═══ Input data ═══

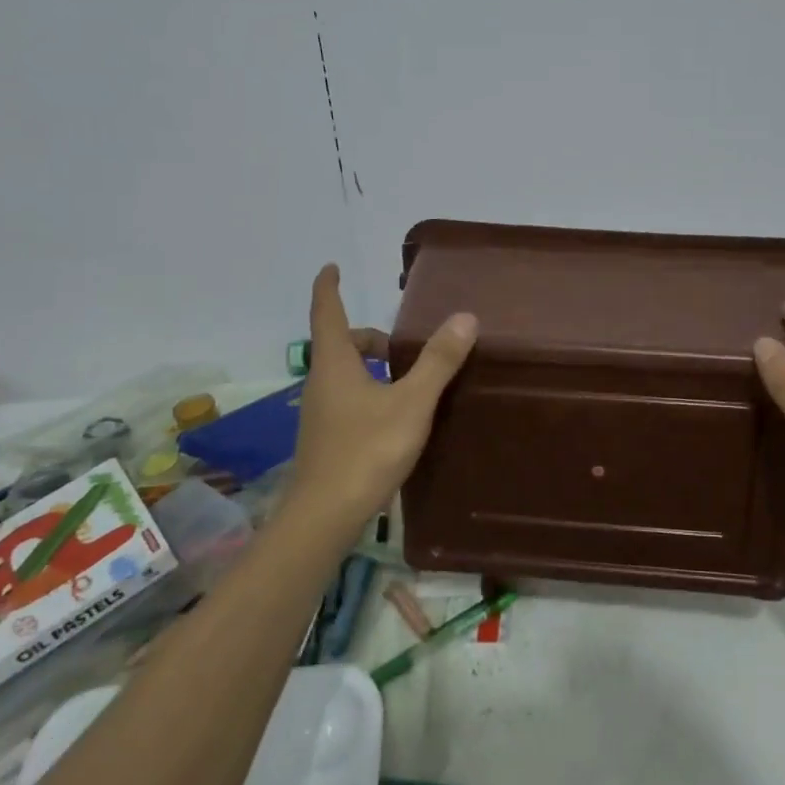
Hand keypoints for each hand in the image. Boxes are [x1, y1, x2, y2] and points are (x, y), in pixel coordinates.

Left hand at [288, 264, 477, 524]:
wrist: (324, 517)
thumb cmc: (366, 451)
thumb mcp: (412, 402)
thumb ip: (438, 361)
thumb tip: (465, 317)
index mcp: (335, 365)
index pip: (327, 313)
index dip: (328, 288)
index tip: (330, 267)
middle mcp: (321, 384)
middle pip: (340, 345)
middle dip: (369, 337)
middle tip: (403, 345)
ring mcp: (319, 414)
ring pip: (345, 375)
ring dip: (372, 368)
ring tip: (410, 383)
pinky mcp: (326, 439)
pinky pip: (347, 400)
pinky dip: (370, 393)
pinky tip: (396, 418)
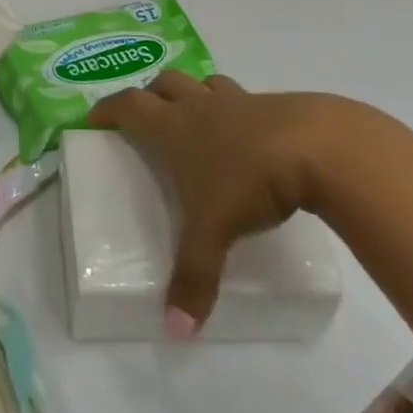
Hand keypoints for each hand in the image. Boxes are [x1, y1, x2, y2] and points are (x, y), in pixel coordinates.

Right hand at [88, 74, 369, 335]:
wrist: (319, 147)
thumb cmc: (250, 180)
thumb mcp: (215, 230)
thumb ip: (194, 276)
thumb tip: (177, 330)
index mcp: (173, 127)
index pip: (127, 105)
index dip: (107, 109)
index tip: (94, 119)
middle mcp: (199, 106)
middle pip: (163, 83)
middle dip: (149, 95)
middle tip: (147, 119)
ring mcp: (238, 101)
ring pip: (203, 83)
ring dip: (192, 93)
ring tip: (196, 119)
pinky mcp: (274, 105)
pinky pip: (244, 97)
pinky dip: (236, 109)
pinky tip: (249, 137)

═══
═══ Input data ═══

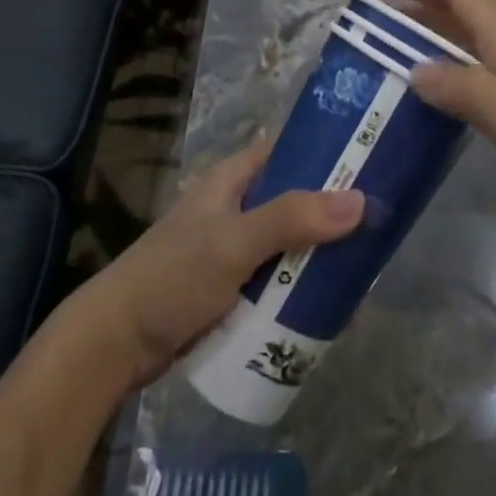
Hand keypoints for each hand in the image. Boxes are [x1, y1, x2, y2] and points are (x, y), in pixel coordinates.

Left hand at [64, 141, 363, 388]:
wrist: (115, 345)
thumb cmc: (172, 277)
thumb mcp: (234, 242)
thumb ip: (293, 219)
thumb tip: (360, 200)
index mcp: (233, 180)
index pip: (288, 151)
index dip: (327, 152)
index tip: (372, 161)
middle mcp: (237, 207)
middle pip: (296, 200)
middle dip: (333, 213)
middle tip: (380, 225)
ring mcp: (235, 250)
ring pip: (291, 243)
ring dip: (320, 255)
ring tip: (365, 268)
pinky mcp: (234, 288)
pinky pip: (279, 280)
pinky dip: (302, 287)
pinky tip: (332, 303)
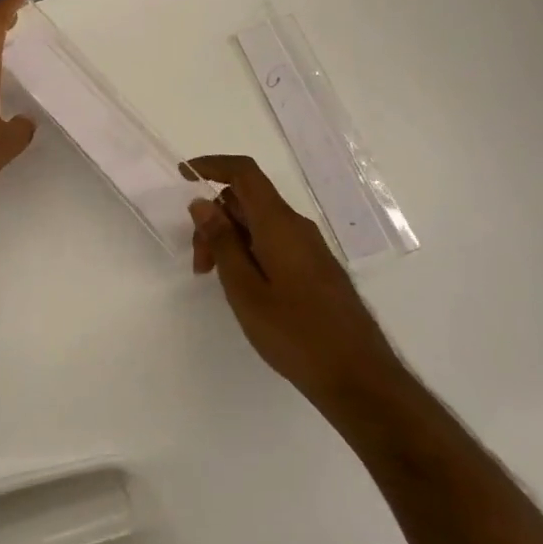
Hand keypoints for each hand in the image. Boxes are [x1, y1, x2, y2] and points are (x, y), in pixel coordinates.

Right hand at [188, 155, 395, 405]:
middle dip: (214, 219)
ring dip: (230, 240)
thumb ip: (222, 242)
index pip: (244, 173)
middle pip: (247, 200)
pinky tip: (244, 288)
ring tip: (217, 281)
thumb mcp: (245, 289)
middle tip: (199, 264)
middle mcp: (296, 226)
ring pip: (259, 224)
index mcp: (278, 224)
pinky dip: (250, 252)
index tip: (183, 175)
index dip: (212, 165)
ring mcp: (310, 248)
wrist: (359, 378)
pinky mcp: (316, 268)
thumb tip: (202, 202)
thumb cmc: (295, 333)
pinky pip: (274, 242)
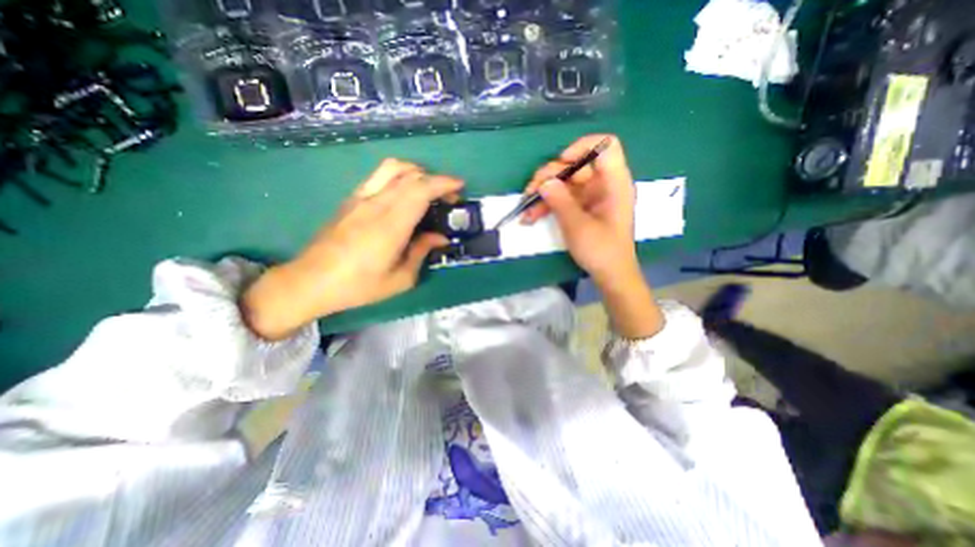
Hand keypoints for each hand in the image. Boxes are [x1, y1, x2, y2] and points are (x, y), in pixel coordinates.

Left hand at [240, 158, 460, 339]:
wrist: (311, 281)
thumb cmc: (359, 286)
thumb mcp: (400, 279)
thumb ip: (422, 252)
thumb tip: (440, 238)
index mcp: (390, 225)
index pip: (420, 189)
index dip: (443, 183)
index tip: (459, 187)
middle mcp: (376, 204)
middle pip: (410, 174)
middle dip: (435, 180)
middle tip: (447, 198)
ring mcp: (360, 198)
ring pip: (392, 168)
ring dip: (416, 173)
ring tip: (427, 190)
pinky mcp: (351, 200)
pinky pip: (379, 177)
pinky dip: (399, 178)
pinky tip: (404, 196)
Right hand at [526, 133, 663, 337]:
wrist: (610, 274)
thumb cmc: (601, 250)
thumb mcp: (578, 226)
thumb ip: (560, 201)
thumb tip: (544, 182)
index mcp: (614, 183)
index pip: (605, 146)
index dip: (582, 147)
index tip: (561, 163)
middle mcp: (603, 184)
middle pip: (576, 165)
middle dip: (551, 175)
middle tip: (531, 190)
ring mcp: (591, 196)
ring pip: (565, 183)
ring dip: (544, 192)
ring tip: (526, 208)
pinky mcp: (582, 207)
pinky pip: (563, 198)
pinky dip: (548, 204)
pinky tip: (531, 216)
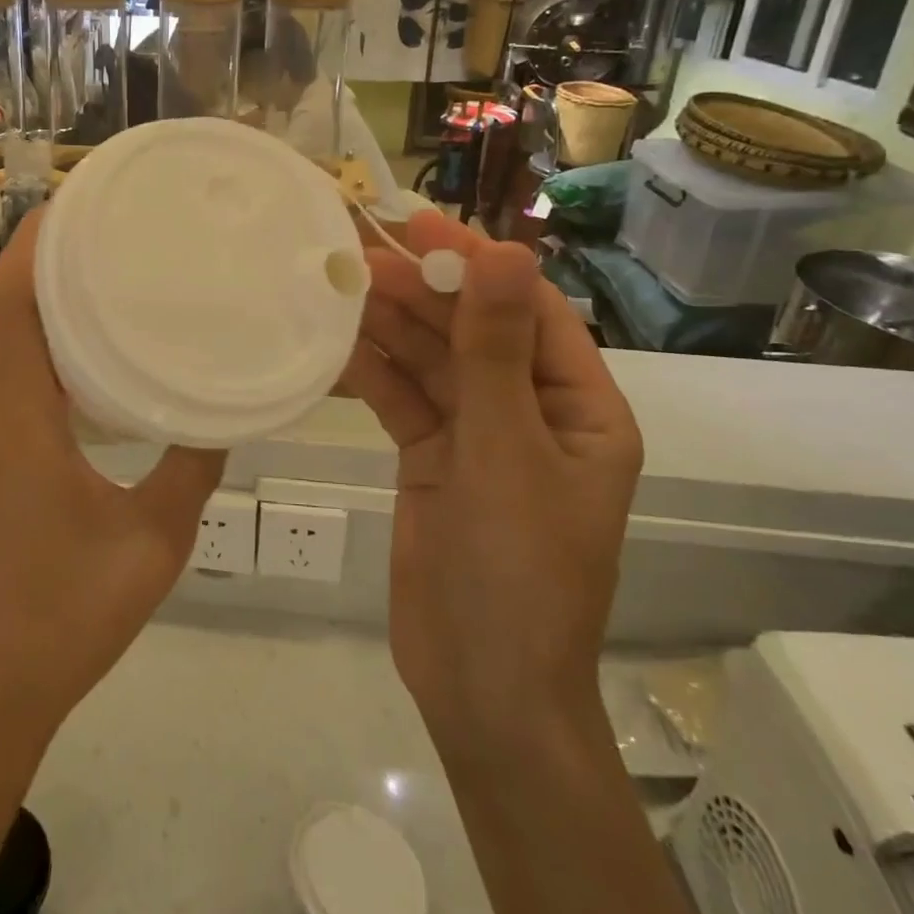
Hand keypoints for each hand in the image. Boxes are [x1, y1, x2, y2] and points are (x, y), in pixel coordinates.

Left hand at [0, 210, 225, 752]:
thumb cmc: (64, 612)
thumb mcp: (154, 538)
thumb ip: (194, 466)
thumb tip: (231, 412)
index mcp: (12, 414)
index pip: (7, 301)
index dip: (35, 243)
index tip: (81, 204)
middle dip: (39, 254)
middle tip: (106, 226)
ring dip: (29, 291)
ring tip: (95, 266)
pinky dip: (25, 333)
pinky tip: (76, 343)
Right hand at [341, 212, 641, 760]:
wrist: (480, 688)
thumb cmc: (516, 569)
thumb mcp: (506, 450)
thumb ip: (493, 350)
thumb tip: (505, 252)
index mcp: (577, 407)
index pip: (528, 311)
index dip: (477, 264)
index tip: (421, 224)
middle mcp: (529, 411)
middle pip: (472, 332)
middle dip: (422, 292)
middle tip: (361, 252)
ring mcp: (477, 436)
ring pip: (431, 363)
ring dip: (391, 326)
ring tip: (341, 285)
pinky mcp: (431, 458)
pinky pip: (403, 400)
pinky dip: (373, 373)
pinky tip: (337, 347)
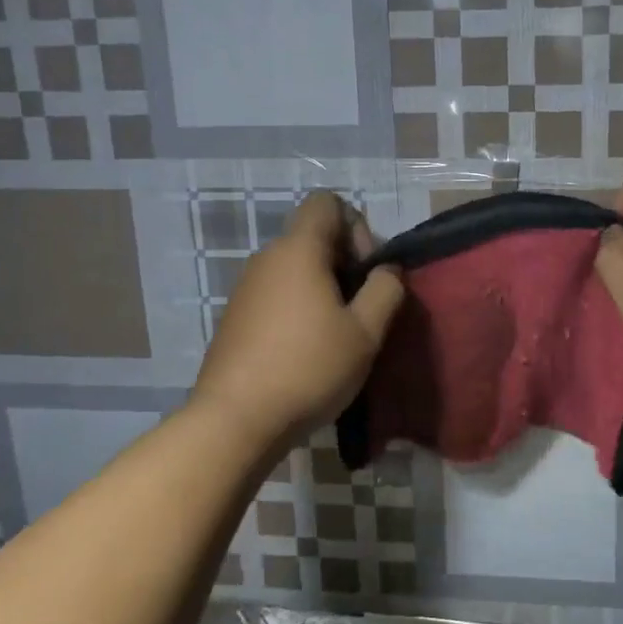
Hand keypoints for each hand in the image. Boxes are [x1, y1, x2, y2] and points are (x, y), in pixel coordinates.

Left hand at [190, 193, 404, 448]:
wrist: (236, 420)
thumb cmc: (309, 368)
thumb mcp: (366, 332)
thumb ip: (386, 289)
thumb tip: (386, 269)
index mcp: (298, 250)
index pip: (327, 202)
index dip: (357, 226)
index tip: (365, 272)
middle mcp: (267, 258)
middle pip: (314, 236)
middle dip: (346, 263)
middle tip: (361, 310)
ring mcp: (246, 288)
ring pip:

═══

Assignment: Reproduce, character for character, only the lines of the preceding data that start at the line with "index pip: (7, 301)" and end at the line with "thumb mcp: (506, 450)", both included.

Written reply:
index pip: (7, 301)
index dip: (35, 243)
index tip: (81, 204)
middle dip: (39, 254)
middle tip: (106, 226)
ring dip: (29, 291)
ring tip: (95, 266)
pinky dip: (25, 333)
pinky tip: (76, 343)
Right hand at [341, 212, 641, 760]:
wrist: (480, 688)
thumb cmc: (516, 569)
thumb mcp: (506, 450)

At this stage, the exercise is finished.